• **Work item**:
Collect from the data below each line with "credit".

(Dataset entries)
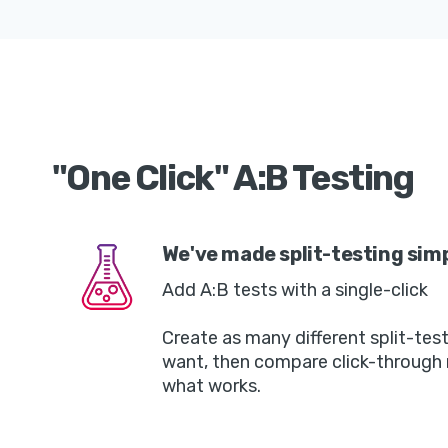
"One Click" A:B Testing
We've made split-testing sim
Add A:B tests with a single-click
Create as many different split-tes
want, then compare click-through 
what works.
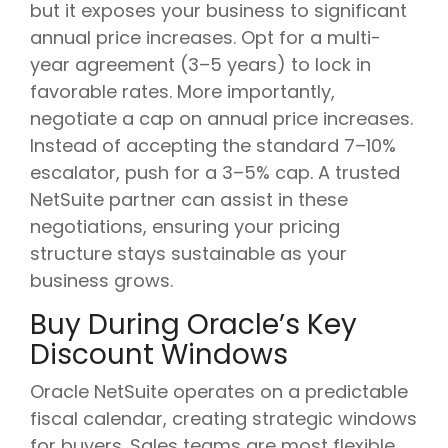
but it exposes your business to significant
annual price increases. Opt for a multi-
year agreement (3–5 years) to lock in
favorable rates. More importantly,
negotiate a cap on annual price increases.
Instead of accepting the standard 7–10%
escalator, push for a 3–5% cap. A trusted
NetSuite partner can assist in these
negotiations, ensuring your pricing
structure stays sustainable as your
business grows.
Buy During Oracle’s Key
Discount Windows
Oracle NetSuite operates on a predictable
fiscal calendar, creating strategic windows
for buyers. Sales teams are most flexible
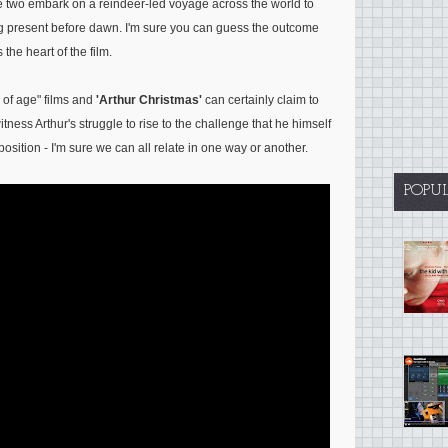
he two embark on a reindeer-led voyage across the world to
ing present before dawn. I'm sure you can guess the outcome
s the heart of the film.
g of age" films and
'Arthur Christmas'
can certainly claim to
itness Arthur's struggle to rise to the challenge that he himself
osition - I'm sure we can all relate in one way or another.
POPU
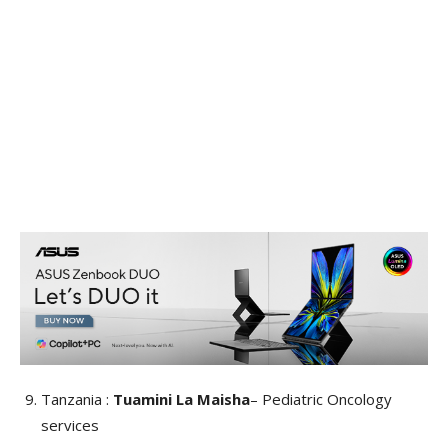
Tanzania :
Tuamini La Maisha
– Pediatric Oncology
services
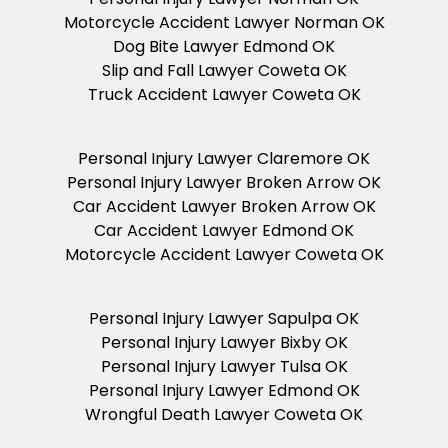
Motorcycle Accident Lawyer Norman OK
Dog Bite Lawyer Edmond OK
Slip and Fall Lawyer Coweta OK
Truck Accident Lawyer Coweta OK
Personal Injury Lawyer Claremore OK
Personal Injury Lawyer Broken Arrow OK
Car Accident Lawyer Broken Arrow OK
Car Accident Lawyer Edmond OK
Motorcycle Accident Lawyer Coweta OK
Personal Injury Lawyer Sapulpa OK
Personal Injury Lawyer Bixby OK
Personal Injury Lawyer Tulsa OK
Personal Injury Lawyer Edmond OK
Wrongful Death Lawyer Coweta OK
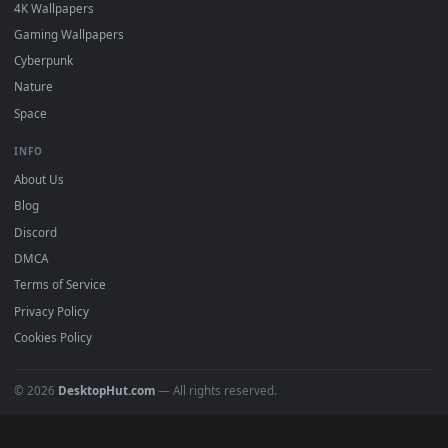
DESKTOPHUT
.
Free 4K live wallpapers & animated backgrounds for Windows, macOS
mobile. Updated daily.
BROWSE
Submit a Wallpaper
Recent
Popular
Featured
Must Have
All Categories
POPULAR
Anime Wallpapers
4K Wallpapers
Gaming Wallpapers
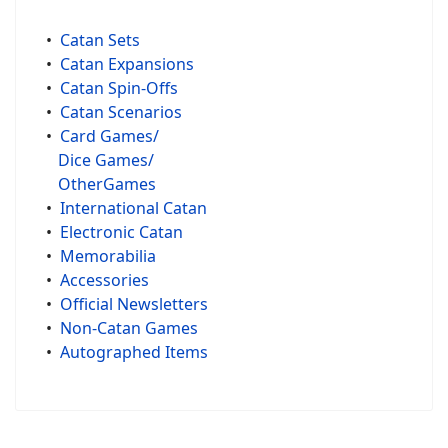
•
Catan Sets
•
Catan Expansions
•
Catan Spin-Offs
•
Catan Scenarios
•
Card Games/
Dice Games/
OtherGames
•
International Catan
•
Electronic Catan
•
Memorabilia
•
Accessories
•
Official Newsletters
•
Non-Catan Games
•
Autographed Items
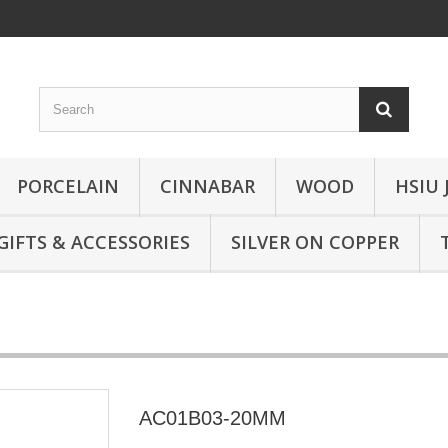
PORCELAIN
CINNABAR
WOOD
HSIU 
GIFTS & ACCESSORIES
SILVER ON COPPER
AC01B03-20MM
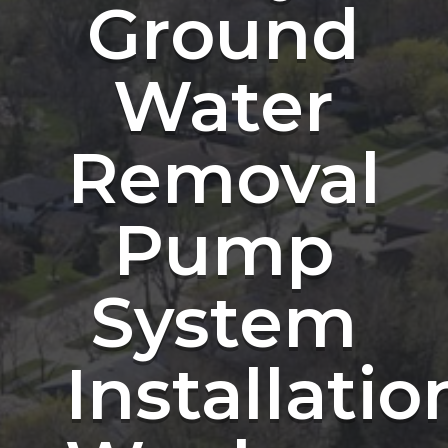
Ground
Water
Removal
Pump
System
Installatio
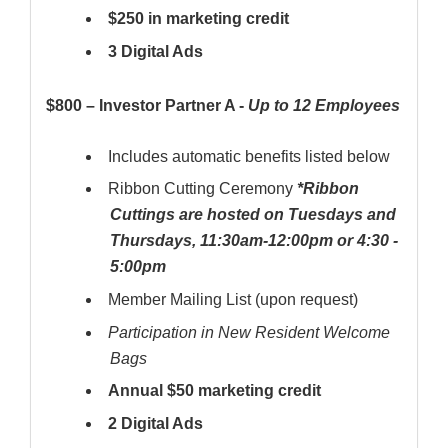
$250 in marketing credit
3 Digital Ads
$800 – Investor Partner A -
Up to 12 Employees
Includes automatic benefits listed below
Ribbon Cutting Ceremony
*Ribbon
Cuttings are hosted on Tuesdays and
Thursdays, 11:30am-12:00pm or 4:30 -
5:00pm
Member Mailing List (upon request)
Participation in New Resident Welcome
Bags
Annual $50 marketing credit
2 Digital Ads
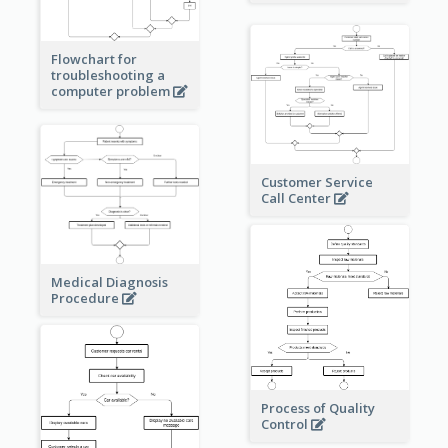
Flowchart for
troubleshooting a
computer problem
Customer Service
Call Center
Medical Diagnosis
Procedure
Process of Quality
Control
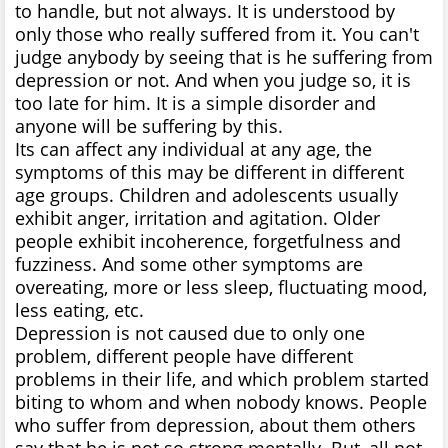
to handle, but not always. It is understood by
only those who really suffered from it. You can't
judge anybody by seeing that is he suffering from
depression or not. And when you judge so, it is
too late for him. It is a simple disorder and
anyone will be suffering by this.
Its can affect any individual at any age, the
symptoms of this may be different in different
age groups. Children and adolescents usually
exhibit anger, irritation and agitation. Older
people exhibit incoherence, forgetfulness and
fuzziness. And some other symptoms are
overeating, more or less sleep, fluctuating mood,
less eating, etc.
Depression is not caused due to only one
problem, different people have different
problems in their life, and which problem started
biting to whom and when nobody knows. People
who suffer from depression, about them others
say that he is not so strong mentally. But, all not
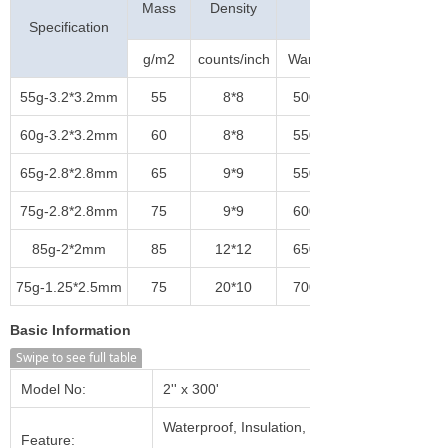
Mass
Density
(N/5cm)
Specification
g/m2
counts/inch
Warp
55g-3.2*3.2mm
55
8*8
500
60g-3.2*3.2mm
60
8*8
550
65g-2.8*2.8mm
65
9*9
550
75g-2.8*2.8mm
75
9*9
600
85g-2*2mm
85
12*12
650
75g-1.25*2.5mm
75
20*10
700
Basic Information
Swipe to see full table
Model No:
2'' x 300'
Waterproof, Insulation, Heat-
Feature:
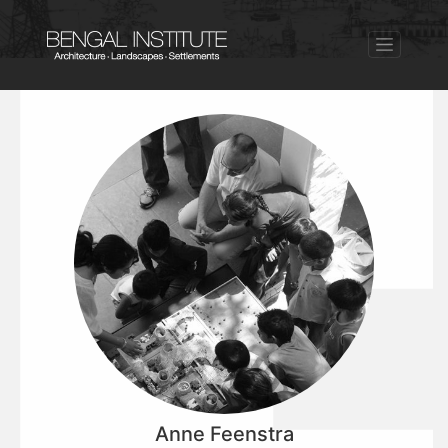
Anne Feenstra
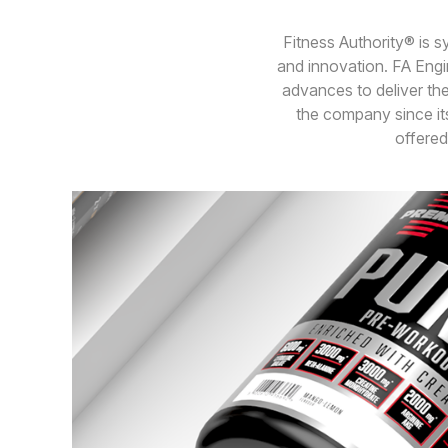
Fitness Authority® is 
and innovation. FA Engin
advances to deliver the
the company since its
offered 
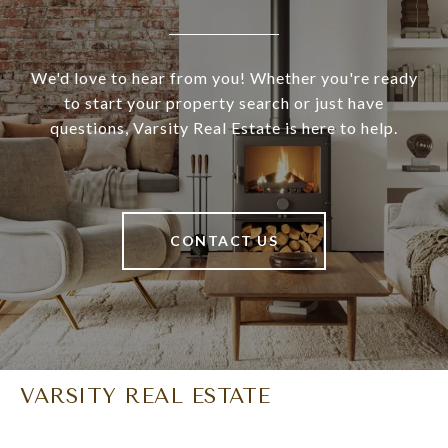
We'd love to hear from you! Whether you're ready
to start your property search or just have
questions, Varsity Real Estate is here to help.
CONTACT US
VARSITY REAL ESTATE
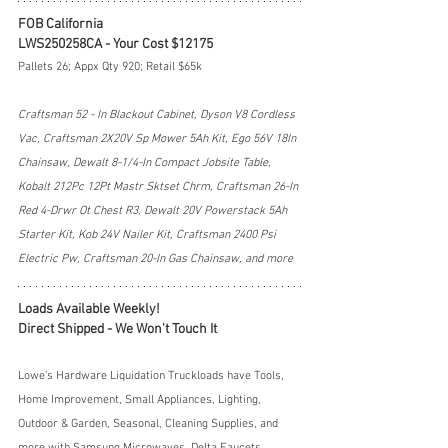
FOB California
LWS250258CA - Your Cost $12175
Pallets 26; Appx Qty 920; Retail $65k
Craftsman 52 - In Blackout Cabinet, Dyson V8 Cordless 
Vac, Craftsman 2X20V Sp Mower 5Ah Kit, Ego 56V 18In 
Chainsaw, Dewalt 8-1/4-In Compact Jobsite Table, 
Kobalt 212Pc 12Pt Mastr Sktset Chrm, Craftsman 26-In 
Red 4-Drwr Ot Chest R3, Dewalt 20V Powerstack 5Ah 
Starter Kit, Kob 24V Nailer Kit, Craftsman 2400 Psi 
Electric Pw, Craftsman 20-In Gas Chainsaw, and more
Loads Available Weekly!
Direct Shipped - We Won't Touch It
Lowe's Hardware Liquidation Truckloads have Tools, 
Home Improvement, Small Appliances, Lighting, 
Outdoor & Garden, Seasonal, Cleaning Supplies, and 
more with Samsung Microwaves, Delta Faucets, 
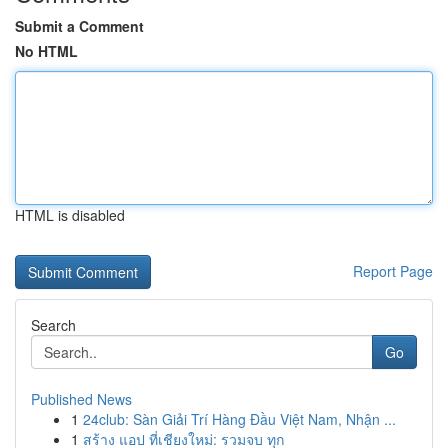
Submit a Comment
No HTML
HTML is disabled
Report Page
Search
Go
Published News
1
24club: Sàn Giải Trí Hàng Đầu Việt Nam, Nhận ...
1
สร้าง แอป ที่เชียงใหม่: รวมจบ ทุก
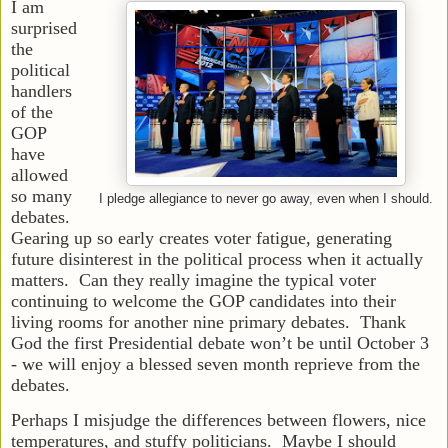
I am
surprised
the
political
handlers
of the
GOP
have
allowed
so many
I pledge allegiance to never go away, even when I should.
debates.
Gearing up so early creates voter fatigue, generating
future disinterest in the political process when it actually
matters. Can they really imagine the typical voter
continuing to welcome the GOP candidates into their
living rooms for another nine primary debates. Thank
God the first Presidential debate won’t be until October 3
- we will enjoy a blessed seven month reprieve from the
debates.
Perhaps I misjudge the differences between flowers, nice
temperatures, and stuffy politicians. Maybe I should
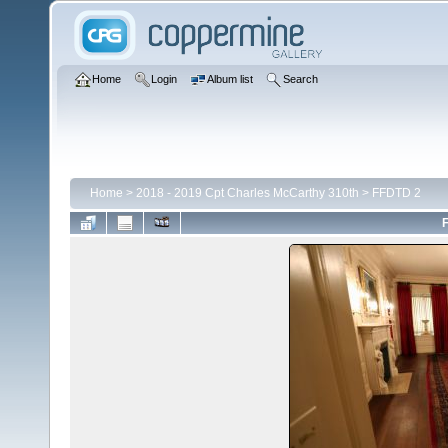
Home
Login
Album list
Search
Home
>
2018 - 2019 Cpt Charles McCarthy 310th
>
FFDTD 2
F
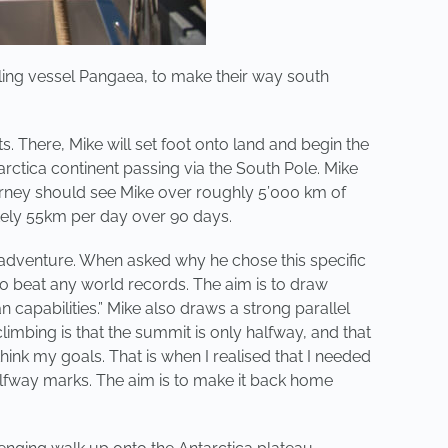
iling vessel Pangaea, to make their way south
. There, Mike will set foot onto land and begin the
rctica continent passing via the South Pole. Mike
journey should see Mike over roughly 5’000 km of
ately 55km per day over 90 days.
e adventure. When asked why he chose this specific
t to beat any world records. The aim is to draw
n capabilities.” Mike also draws a strong parallel
imbing is that the summit is only halfway, and that
nk my goals. That is when I realised that I needed
lfway marks. The aim is to make it back home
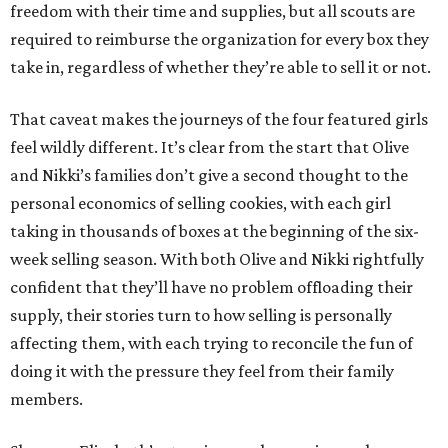
freedom with their time and supplies, but all scouts are
required to reimburse the organization for every box they
take in, regardless of whether they’re able to sell it or not.
That caveat makes the journeys of the four featured girls
feel wildly different. It’s clear from the start that Olive
and Nikki’s families don’t give a second thought to the
personal economics of selling cookies, with each girl
taking in thousands of boxes at the beginning of the six-
week selling season. With both Olive and Nikki rightfully
confident that they’ll have no problem offloading their
supply, their stories turn to how selling is personally
affecting them, with each trying to reconcile the fun of
doing it with the pressure they feel from their family
members.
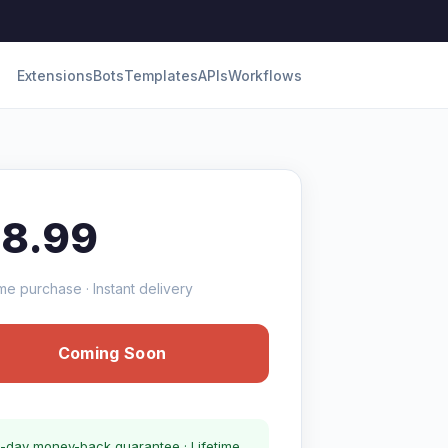
Extensions
Bots
Templates
APIs
Workflows
18.99
me purchase · Instant delivery
Coming Soon
-day money-back guarantee · Lifetime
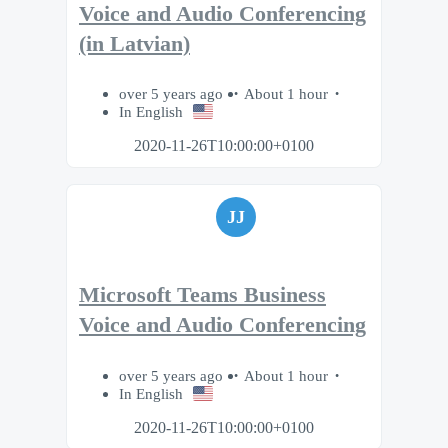
Voice and Audio Conferencing
(in Latvian)
over 5 years ago
About 1 hour
In English
2020-11-26T10:00:00+0100
JJ
Microsoft Teams Business
Voice and Audio Conferencing
over 5 years ago
About 1 hour
In English
2020-11-26T10:00:00+0100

• **Solution to this exercise**:
$250 in marketing credit
Annual $50 marketing credit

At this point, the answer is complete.